Die Bindungswirkung des Verweisungsbeschlusses entfällt auch nicht deshalb, weil der Beschluss vom 1.11.2021 selbst nicht mit einer Begründung versehen war. Jedenfalls dann, wenn - wie vorliegend - beide Parteien die Möglichkeit hatten, zu der Rechtsauffassung des verweisenden Gerichts Stellung zu nehmen, weil Ihnen Gelegenheit zur Stellungnahme zum Hinweisbeschluss vom 28.9.2021 gewährt worden war, genügt es, dass sich die Begründung für die Verweisung aus dem Akteninhalt, vorliegend aus dem Hinweisbeschluss, erschließt. Ein schwerwiegender Verstoß, der die Bindungswirkung entfallen lässt, liegt unter diesen Umständen nicht vor (vgl. BGH, Beschluss vom 26.8.2014 - X ARZ 275/14 Rn. 9). Zudem ist selbst bei gänzlichem Fehlen einer Begründung ein Verweisungsbeschluss wegen dieses Mangels noch nicht offensichtlich gesetzeswidrig, wenn die Entscheidung - wie vorliegend - im Einvernehmen beider Parteien ergangen ist (BGH, Beschluss vom 10.6.2003 - X ARZ 92/03).

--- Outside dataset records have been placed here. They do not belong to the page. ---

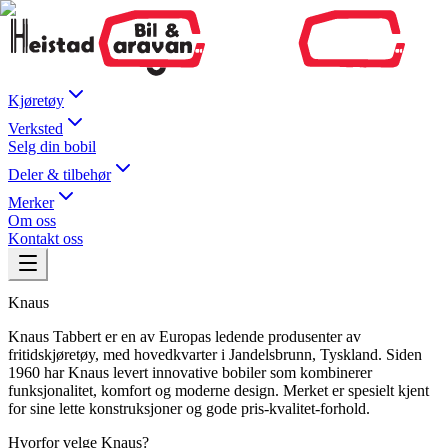
Kjøretøy
Verksted
Selg din bobil
Deler & tilbehør
Merker
Om oss
Kontakt oss
Knaus
Knaus Tabbert er en av Europas ledende produsenter av
fritidskjøretøy, med hovedkvarter i Jandelsbrunn, Tyskland. Siden
1960 har Knaus levert innovative bobiler som kombinerer
funksjonalitet, komfort og moderne design. Merket er spesielt kjent
for sine lette konstruksjoner og gode pris-kvalitet-forhold.
Hvorfor velge
Knaus
?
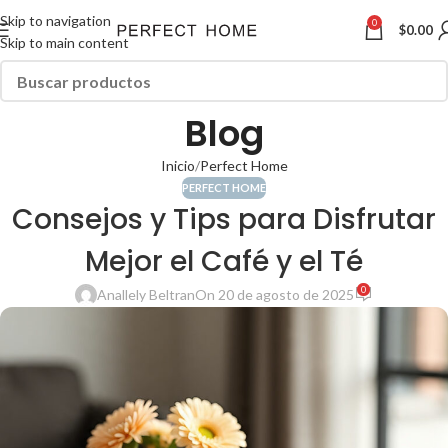
Skip to navigation
0
$
0.00
Skip to main content
Blog
Inicio
Perfect Home
PERFECT HOME
Consejos y Tips para Disfrutar
Mejor el Café y el Té
0
Anallely Beltran
On 20 de agosto de 2025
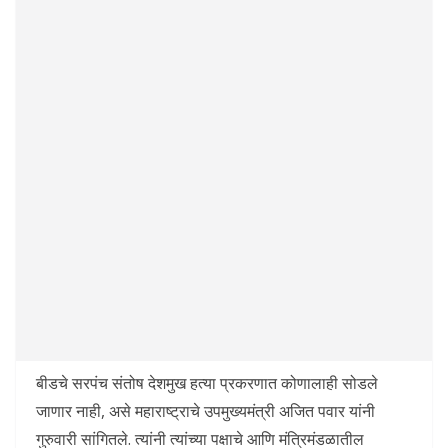
बीडचे सरपंच संतोष देशमुख हत्या प्रकरणात कोणालाही सोडले
जाणार नाही, असे महाराष्ट्राचे उपमुख्यमंत्री अजित पवार यांनी
गुरुवारी सांगितले. त्यांनी त्यांच्या पक्षाचे आणि मंत्रिमंडळातील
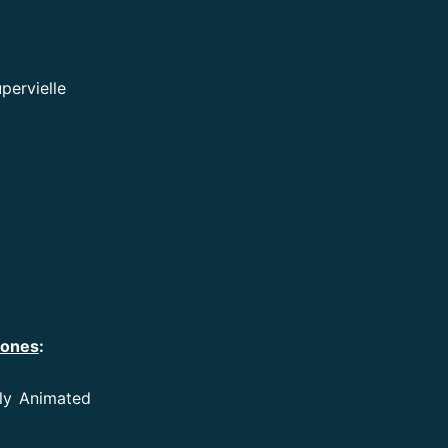
pervielle
iones
:
lly Animated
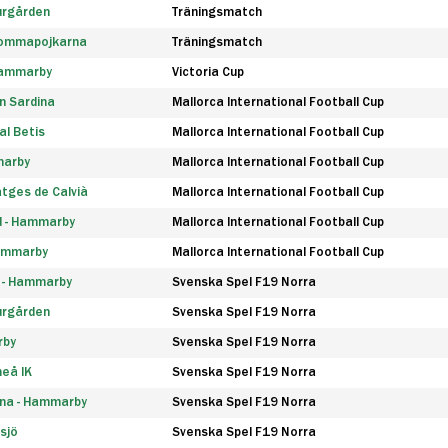
urgården
Träningsmatch
rommapojkarna
Träningsmatch
 Hammarby
Victoria Cup
n Sardina
Mallorca International Football Cup
l Betis
Mallorca International Football Cup
marby
Mallorca International Football Cup
tges de Calvià
Mallorca International Football Cup
d - Hammarby
Mallorca International Football Cup
Hammarby
Mallorca International Football Cup
F - Hammarby
Svenska Spel F19 Norra
urgården
Svenska Spel F19 Norra
rby
Svenska Spel F19 Norra
eå IK
Svenska Spel F19 Norra
na - Hammarby
Svenska Spel F19 Norra
sjö
Svenska Spel F19 Norra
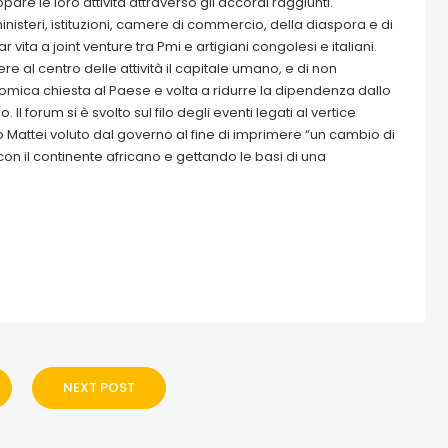
are le loro attività attraverso gli accordi raggiunti.
nisteri, istituzioni, camere di commercio, della diaspora e di
r vita a joint venture tra Pmi e artigiani congolesi e italiani.
e al centro delle attività il capitale umano, e di non
omica chiesta al Paese e volta a ridurre la dipendenza dallo
 Il forum si è svolto sul filo degli eventi legati al vertice
no Mattei voluto dal governo al fine di imprimere “un cambio di
con il continente africano e gettando le basi di una
NEXT POST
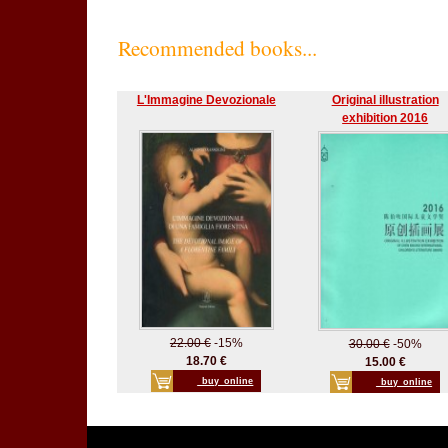
Recommended books...
L'Immagine Devozionale
Original illustration
exhibition 2016
22.00 €
-15%
30.00 €
-50%
18.70 €
15.00 €
_buy_online
_buy_online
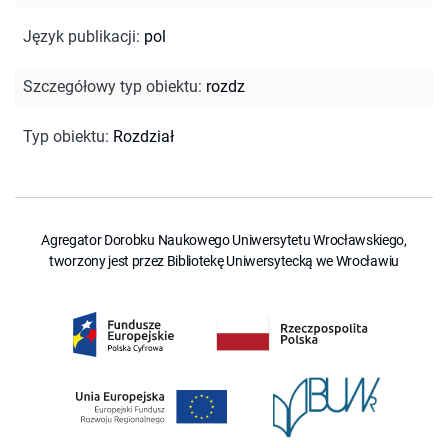
Język publikacji
:
pol
Szczegółowy typ obiektu
:
rozdz
Typ obiektu
:
Rozdział
Agregator Dorobku Naukowego Uniwersytetu Wrocławskiego,
tworzony jest przez Bibliotekę Uniwersytecką we Wrocławiu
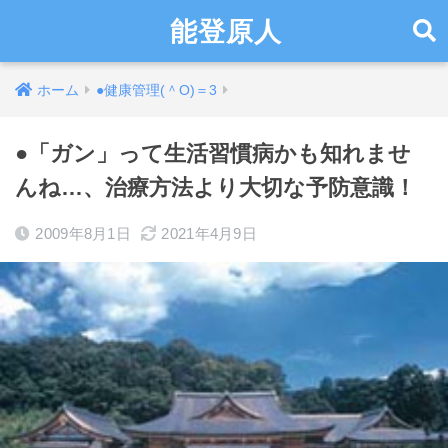
能登原人
ホーム
●健康管理(＾O)＝3
●「ガン」って生活習慣病かも知れませ
んね…、治療方法より大切な予防意識！
2009年8月1日
2021年4月9日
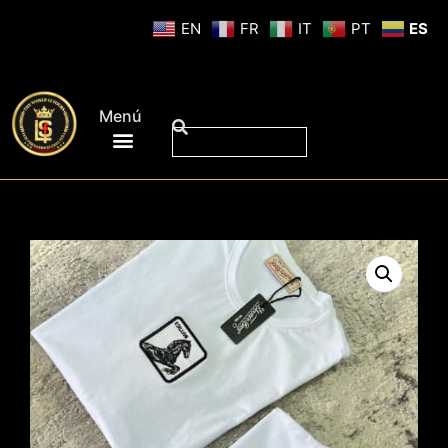
EN
FR
IT
PT
ES
Menú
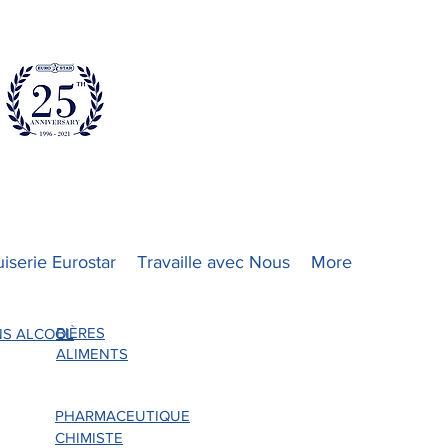
iserie Eurostar
Travaille avec Nous
More
BIÈRES
NS ALCOOL
ALIMENTS
PHARMACEUTIQUE
CHIMISTE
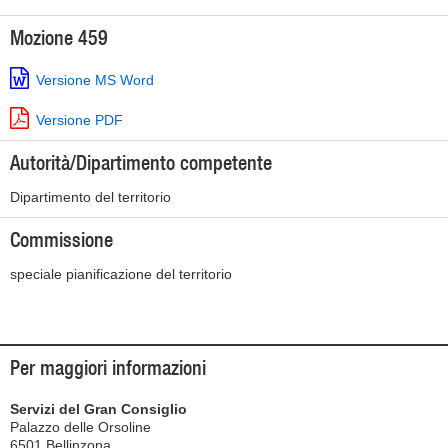
Mozione 459
Versione MS Word
Versione PDF
Autorità/Dipartimento competente
Dipartimento del territorio
Commissione
speciale pianificazione del territorio
Per maggiori informazioni
Servizi del Gran Consiglio
Palazzo delle Orsoline
6501 Bellinzona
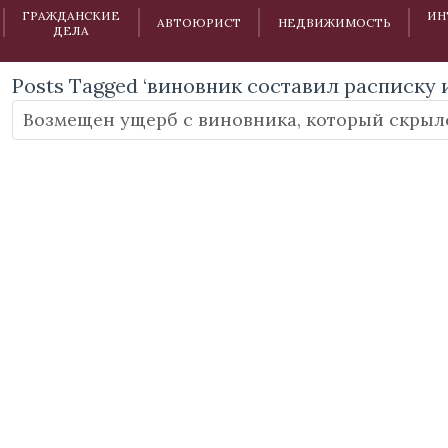
ГРАЖДАНСКИЕ
ИН
АВТОЮРИСТ
НЕДВИЖИМОСТЬ
ДЕЛА
Posts Tagged ‘виновник составил расписку 
Возмещен ущерб с виновника, который скрылс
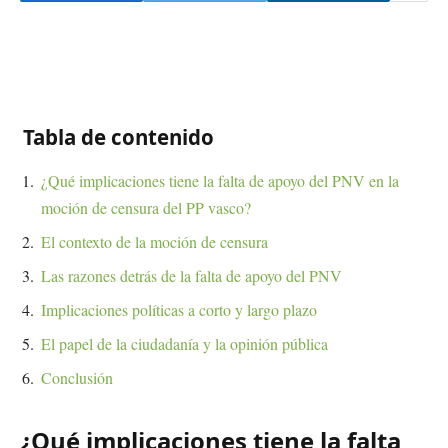
Tabla de contenido
¿Qué implicaciones tiene la falta de apoyo del PNV en la
moción de censura del PP vasco?
El contexto de la moción de censura
Las razones detrás de la falta de apoyo del PNV
Implicaciones políticas a corto y largo plazo
El papel de la ciudadanía y la opinión pública
Conclusión
¿Qué implicaciones tiene la falta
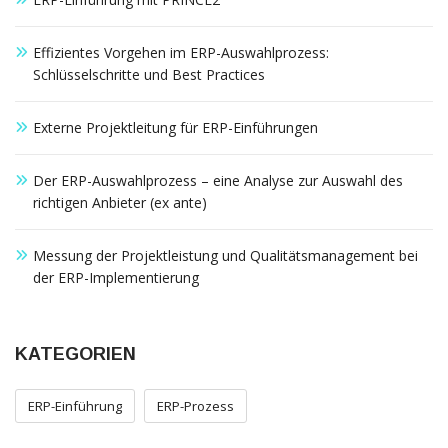
möglich.
Effizientes Vorgehen im ERP-Auswahlprozess:
Statistiken
Schlüsselschritte und Best Practices
Diese Cookies
helfen uns dabei
die Funktionalität
Externe Projektleitung für ERP-Einführungen
und die Struktur
der Website
Der ERP-Auswahlprozess – eine Analyse zur Auswahl des
verbessern. Sie
ermöglichen,
richtigen Anbieter (ex ante)
Statistiken und
Analysen zu
Messung der Projektleistung und Qualitätsmanagement bei
erstellen, wobei
der ERP-Implementierung
pseudonymisierte
oder
anonymisierte
Daten erfasst
KATEGORIEN
werden, um
Kenntnisse über
die
ERP-Einführung
ERP-Prozess
Websitenutzung
zu erhalten, zur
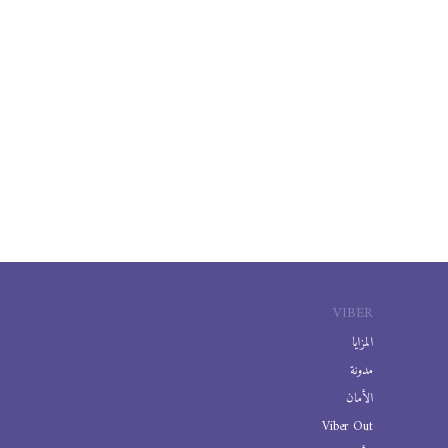
VIBER
المزايا
مدونة
الأمان
Viber Out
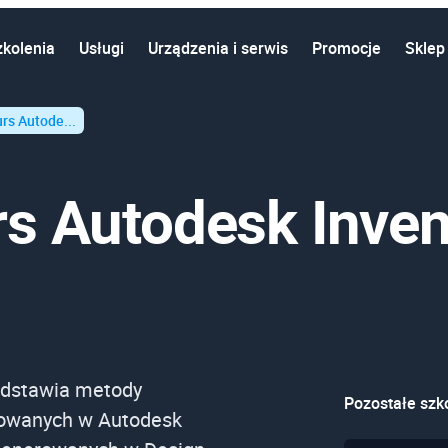
zkolenia
Usługi
Urządzenia i serwis
Promocje
Sklep
urs Autode...
rs Autodesk Inven
edstawia metody
Pozostałe szko
lowanych w Autodesk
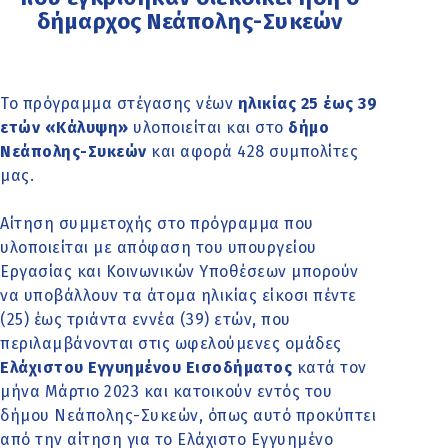
δήμαρχος Νεάπολης-Συκεών
Το πρόγραμμα στέγασης νέων
ηλικίας 25 έως 39
ετών «Κάλυψη»
υλοποιείται και στο
δήμο
Νεάπολης-Συκεών
και αφορά 428 συμπολίτες
μας.
Αίτηση συμμετοχής στο πρόγραμμα που
υλοποιείται με απόφαση του υπουργείου
Εργασίας και Κοινωνικών Υποθέσεων μπορούν
να υποβάλλουν τα άτομα ηλικίας είκοσι πέντε
(25) έως τριάντα εννέα (39) ετών, που
περιλαμβάνονται στις ωφελούμενες ομάδες
Ελάχιστου Εγγυημένου Εισοδήματος
κατά τον
μήνα Μάρτιο 2023 και κατοικούν εντός του
δήμου Νεάπολης-Συκεών, όπως αυτό προκύπτει
από την αίτηση για το Ελάχιστο Εγγυημένο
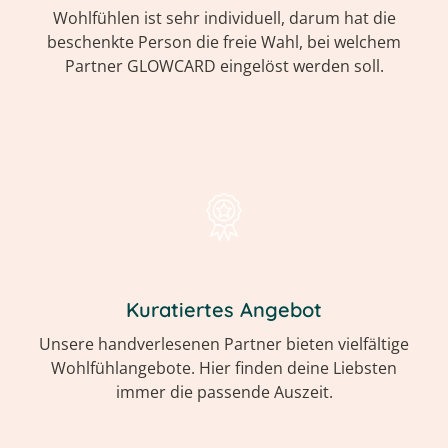
Wohlfühlen ist sehr individuell, darum hat die
beschenkte Person die freie Wahl, bei welchem
Partner GLOWCARD eingelöst werden soll.
Kuratiertes Angebot
Unsere handverlesenen Partner bieten vielfältige
Wohlfühlangebote. Hier finden deine Liebsten
immer die passende Auszeit.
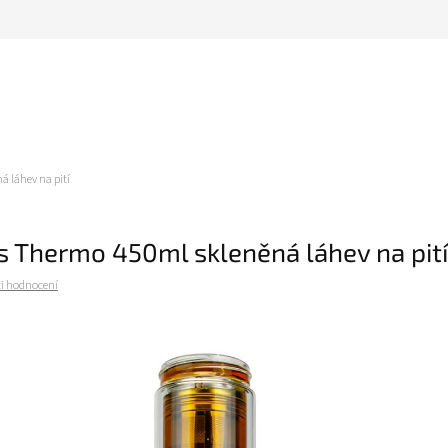
 láhev na pití
 Thermo 450ml skleněná láhev na pití
i hodnocení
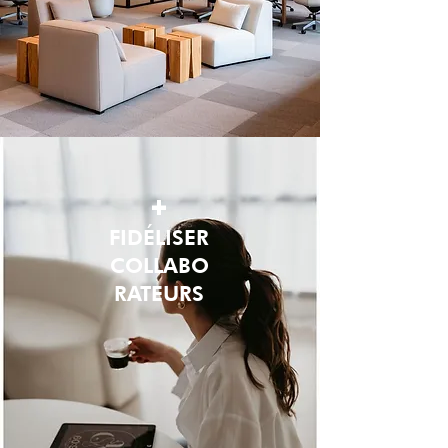
+
FIDÉLISER
COLLABO
RATEURS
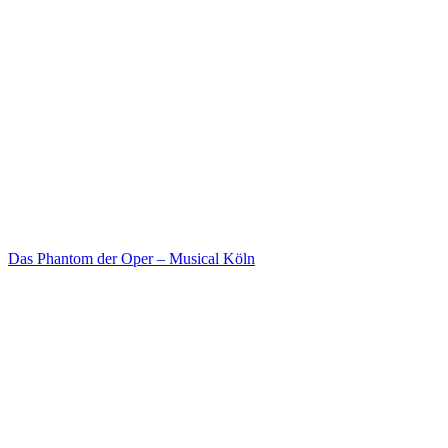
Das Phantom der Oper – Musical Köln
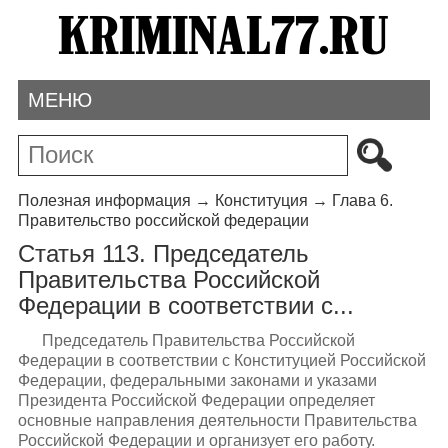
МЕНЮ
Полезная информация
→
Конституция
→
Глава 6.
Правительство российской федерации
Статья 113. Председатель
Правительства Российской
Федерации в соответствии с...
Председатель Правительства Российской
Федерации в соответствии с Конституцией Российской
Федерации, федеральными законами и указами
Президента Российской Федерации определяет
основные направления деятельности Правительства
Российской Федерации и организует его работу.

Der Verweisungsbeschluss ist schließlich bindend, auch wenn das Amtsgericht Gießen in seinem Beschluss von der überwiegenden Rechtsauffassung abgewichen ist, wonach bei stationärer Heilbehandlung der gemeinsame Erfüllungsort, der auch den Vergütungsanspruch des Krankenhauses umfasst, der Klinikort ist (vgl. hierzu Zöller/Schultzky, ZPO, 34. Auflage, § 29 Rn. 25.37; BGH, Urteil vom 8.12.2011 - III ZR 114/11). Allein dies mag den Vorwurf der Willkür jedoch nicht zu begründen, weil dem deutschen Recht eine Präjudizienwirkung grundsätzlich fremd ist (BGH, Beschluss vom 10.6.2003 - X ARZ 92/03). Für die Annahme, dass der Verweisungsbeschluss jeder rechtlichen Grundlage entbehre, bedarf es deshalb zusätzlicher Umstände, die vorliegend nicht gegeben sind. Insbesondere hat das Amtsgericht Gießen sich mit § 29 ZPO auseinandergesetzt und darauf verwiesen, dass eine Geldschuld am allgemeinen Gerichtsstand des Schuldners, hier in Weilburg, zu erfüllen sei (vgl. in diesem Sinne für die Geldschuld: Schultzky, aaO, § 29 Rn. 25.21). Zwar hat das Amtsgericht Gießen sich hierbei nicht damit auseinandergesetzt, dass für einen stationären Heilbehandlungsvertrag abweichend hiervon nach der genannten überwiegenden Rechtsauffassung gemeinsamer Erfüllungsort gemäß § 29 ZPO der Klinikort ist. Dies führte jedoch lediglich dann zum Wegfall der Bindungswirkung, wenn konkreter Anlass für eine solche Erörterung bestanden hätte, was vorliegend nicht feststellbar ist. Insbesondere hat keiner der Parteien auf den Hinweis vom 28.9.2011 geltend gemacht, dass der gemeinsamer Erfüllungsort für stationäre Heilbehandlungen der Klinikort ist und daher beim Amtsgericht Gießen der besondere Gerichtsstand gemäß § 29 ZPO bestehe (vgl. zur Willkür eines Verweisungsbeschlusses wegen fehlender Auseinandersetzung des Gerichts mit der eigenen Zuständigkeit trotz ausdrücklichen Hinweises der Parteien: Senat, Beschluss vom 20.6.2018 - 11 SV 27/18; OLG Hamm, Beschluss vom 14.5.2014 - I-32 SA 32/14).